Wichtige Informationen für Besucher
Um die Kunstwerke zu schützen und eine ruhige Atmosphäre zu bewahren, wird um Rücksichtnahme gebeten. Es gibt keine spezielle Kleiderordnung, aber bequemes Schuhwerk wird für die Umgebung empfohlen.
- Zahlungsmethoden: Barzahlung ist für Eintrittsgelder (insbesondere bei Sonderausstellungen) erforderlich.

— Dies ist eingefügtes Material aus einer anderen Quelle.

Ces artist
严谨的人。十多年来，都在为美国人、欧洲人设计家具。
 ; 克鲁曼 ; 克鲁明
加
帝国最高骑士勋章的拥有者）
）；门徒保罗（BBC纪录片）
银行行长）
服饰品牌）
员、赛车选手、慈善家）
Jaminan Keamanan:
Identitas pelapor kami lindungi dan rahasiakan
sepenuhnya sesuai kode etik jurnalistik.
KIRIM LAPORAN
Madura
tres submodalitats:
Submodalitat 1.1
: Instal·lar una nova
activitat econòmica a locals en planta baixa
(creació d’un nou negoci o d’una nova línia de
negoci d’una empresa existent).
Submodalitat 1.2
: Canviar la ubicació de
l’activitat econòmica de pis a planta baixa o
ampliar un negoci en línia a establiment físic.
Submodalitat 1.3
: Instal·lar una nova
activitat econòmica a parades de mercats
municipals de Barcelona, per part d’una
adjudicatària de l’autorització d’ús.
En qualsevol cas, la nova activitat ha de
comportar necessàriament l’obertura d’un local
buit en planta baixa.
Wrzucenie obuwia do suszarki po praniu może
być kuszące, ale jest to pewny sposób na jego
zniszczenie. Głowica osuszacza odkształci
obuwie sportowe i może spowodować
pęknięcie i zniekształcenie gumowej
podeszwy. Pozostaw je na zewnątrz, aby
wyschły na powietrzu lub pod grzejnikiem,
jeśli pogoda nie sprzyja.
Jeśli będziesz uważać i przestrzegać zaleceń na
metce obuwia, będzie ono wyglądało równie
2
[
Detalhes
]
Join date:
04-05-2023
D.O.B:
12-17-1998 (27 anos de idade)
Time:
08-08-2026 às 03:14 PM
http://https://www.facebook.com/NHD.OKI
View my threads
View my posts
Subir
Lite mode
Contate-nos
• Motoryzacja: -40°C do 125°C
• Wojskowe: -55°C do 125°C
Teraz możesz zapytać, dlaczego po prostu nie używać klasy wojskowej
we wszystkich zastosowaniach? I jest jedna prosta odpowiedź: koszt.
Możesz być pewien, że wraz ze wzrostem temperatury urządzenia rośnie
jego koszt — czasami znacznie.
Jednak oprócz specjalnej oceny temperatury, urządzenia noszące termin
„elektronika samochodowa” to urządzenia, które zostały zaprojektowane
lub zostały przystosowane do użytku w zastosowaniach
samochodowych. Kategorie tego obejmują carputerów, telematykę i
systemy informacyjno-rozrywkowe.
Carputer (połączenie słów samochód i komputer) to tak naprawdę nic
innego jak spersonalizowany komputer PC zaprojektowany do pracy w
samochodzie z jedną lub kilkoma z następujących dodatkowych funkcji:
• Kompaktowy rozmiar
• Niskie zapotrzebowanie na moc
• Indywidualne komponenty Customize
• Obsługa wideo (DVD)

- Sprache: Die Verfügbarkeit von englischsprachigen Informationen sollte vor Ort geprüft werden.
- Reservierung: Eine vorherige Reservierung ist nicht erforderlich.
- Fotografie: Das Fotografieren ist je nach Ausstellung eingeschränkt; bitte beachten Sie die Anweisungen des Personals.
- Barrierefreiheit: Bitte prüfen Sie die Zugänglichkeit der Räumlichkeiten vor Ort.
- Etikette: Bitte berühren Sie die Exponate nicht und bewahren Sie Ruhe im Museum.